* **Exercises**
a. In the HD channel thread, can you rewrite the stretch from "## TBoneit (Jul" through "(Apr 23, 2002)", changing "24 hour a day" to "round-the-clock"?
b. Can you condense the paragraph in the HD channel thread that begins "I agree. I think someone needs to define" into a short list that keeps its main points?

# Definitive answer - 68 national HD channels?



## phrelin (Jan 18, 2007)

The November 26 edition of _Broadcasting & Cable _includes a list of national HD cable channels prepared by the trade publication's staff. They don't include broadcast networks. But they did include Dish's VOOM channels and the cable-owned Mojo channel. They don't make any reference to content.



> Here's a list of what's out there:
> 
> Animal Planet HD
> Animania HD
> ...


Here's what the publication says about itself:



> For over 75 years Broadcasting & Cable has been the definitive news source on every aspect of the television industry: programming, finance, technology, regulatory and media trends.
> 
> Broadcasting & Cable covers the entire spectrum of broadcast, cable, satellite, telco, multimedia, broadband, and other emerging technologies, and is the single most reliable source of industry news and information available.
> 
> Broadcasting & Cable online (www.broadcastingcable.com) - the magazine's web site - provides breaking news, daily updates, blogs, podcasts, videos, user generated content, early previews of the print edition, a searchable database and hundreds of industry links.


----------



## P Smith (Jul 25, 2002)

Seems to me it's just advertising of the magazine.
We saw those counts/lists so many times already.


----------



## harsh (Jun 15, 2003)

Any list that claims Playboy HD and Spice HD is suspect.


----------



## phrelin (Jan 18, 2007)

harsh said:


> Any list that claims Playboy HD and Spice HD is suspect.


I agree. I think someone needs to define what are general home-viewer HD channels with at least 30% prime time HD content and not movies. I guess I think it should include stuff in the medium cost "cable" package - no premium packages. We are going to get premium HD offered by every vendor.


----------



## TBoneit (Jul 27, 2006)

Well Voom channels are starting to show up on cable systems so they qualify as National for that reason as well as being 24 hour a day HD. 

Playboy and Spice in HD.... Shudder, Some things shouldn't be in HD.


----------



## Nick (Apr 23, 2002)

I've been keeping a "national" HD channel list since February 2007. 
It's probably where B&C got its data to start with. 

http://www.dbstalk.com/showthread.php?t=80202


----------



## harsh (Jun 15, 2003)

* **Recorded data**
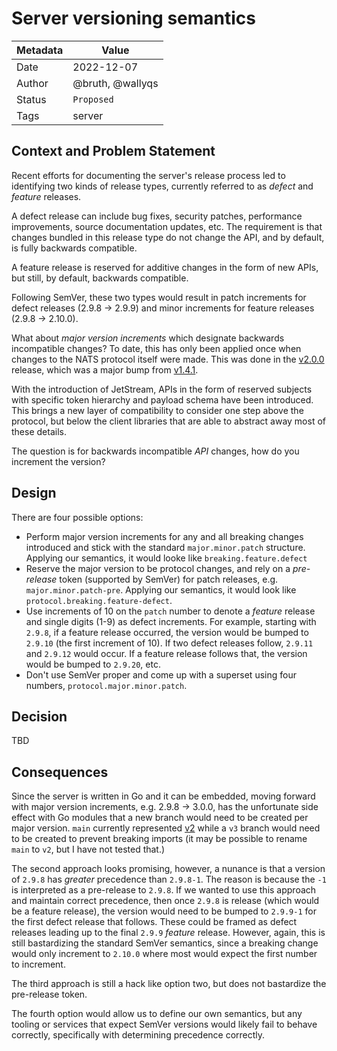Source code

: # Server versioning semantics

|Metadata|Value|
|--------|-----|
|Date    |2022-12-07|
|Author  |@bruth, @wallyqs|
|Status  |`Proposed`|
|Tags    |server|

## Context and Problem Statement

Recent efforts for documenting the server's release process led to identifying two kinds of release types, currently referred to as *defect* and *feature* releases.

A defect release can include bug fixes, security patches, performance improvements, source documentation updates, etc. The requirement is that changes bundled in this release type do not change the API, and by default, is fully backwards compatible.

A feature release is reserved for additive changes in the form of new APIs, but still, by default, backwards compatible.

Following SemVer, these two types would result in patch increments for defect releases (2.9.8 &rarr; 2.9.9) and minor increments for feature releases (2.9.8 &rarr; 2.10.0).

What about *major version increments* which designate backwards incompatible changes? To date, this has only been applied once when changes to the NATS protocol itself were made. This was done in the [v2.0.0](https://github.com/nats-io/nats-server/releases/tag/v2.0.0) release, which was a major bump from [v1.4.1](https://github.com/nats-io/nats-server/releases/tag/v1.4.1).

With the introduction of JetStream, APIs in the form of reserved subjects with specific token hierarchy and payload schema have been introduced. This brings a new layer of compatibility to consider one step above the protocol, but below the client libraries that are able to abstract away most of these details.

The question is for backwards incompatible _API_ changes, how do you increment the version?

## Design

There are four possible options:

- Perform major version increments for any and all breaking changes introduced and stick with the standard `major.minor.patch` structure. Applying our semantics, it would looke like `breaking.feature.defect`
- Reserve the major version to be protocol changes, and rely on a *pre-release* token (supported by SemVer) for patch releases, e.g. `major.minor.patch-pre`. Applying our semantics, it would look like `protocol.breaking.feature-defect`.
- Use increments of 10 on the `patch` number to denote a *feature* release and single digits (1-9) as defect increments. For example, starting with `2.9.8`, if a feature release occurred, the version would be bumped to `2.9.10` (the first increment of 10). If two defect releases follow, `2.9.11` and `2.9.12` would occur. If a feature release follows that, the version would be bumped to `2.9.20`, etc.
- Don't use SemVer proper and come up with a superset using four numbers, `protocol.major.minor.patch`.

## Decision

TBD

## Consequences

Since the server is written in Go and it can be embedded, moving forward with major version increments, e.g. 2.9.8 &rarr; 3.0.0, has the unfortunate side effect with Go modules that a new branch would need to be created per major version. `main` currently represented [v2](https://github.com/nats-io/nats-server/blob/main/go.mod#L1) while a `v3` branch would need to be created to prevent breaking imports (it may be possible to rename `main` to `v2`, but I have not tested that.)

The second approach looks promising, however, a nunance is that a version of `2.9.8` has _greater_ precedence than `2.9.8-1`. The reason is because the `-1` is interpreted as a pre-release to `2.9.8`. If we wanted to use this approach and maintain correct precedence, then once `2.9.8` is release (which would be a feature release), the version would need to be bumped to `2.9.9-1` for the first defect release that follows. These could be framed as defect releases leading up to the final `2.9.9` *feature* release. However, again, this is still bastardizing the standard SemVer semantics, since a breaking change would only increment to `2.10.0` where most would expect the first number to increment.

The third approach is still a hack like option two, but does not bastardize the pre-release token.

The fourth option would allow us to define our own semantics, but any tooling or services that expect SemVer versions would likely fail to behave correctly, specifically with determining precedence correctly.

* **Solutions per task**
a.
## TBoneit (Jul 27, 2006)

Well Voom channels are starting to show up on cable systems so they qualify as National for that reason as well as being round-the-clock HD. 

Playboy and Spice in HD.... Shudder, Some things shouldn't be in HD.


----------



## Nick (Apr 23, 2002)

b.
- Agrees that the list is suspect.
- Thinks someone should define general home-viewer HD channels as those with at least 30% prime-time HD content, not counting movies.
- Would limit them to the medium-cost "cable" package, excluding premium packages.
- Expects every vendor to offer premium HD anyway.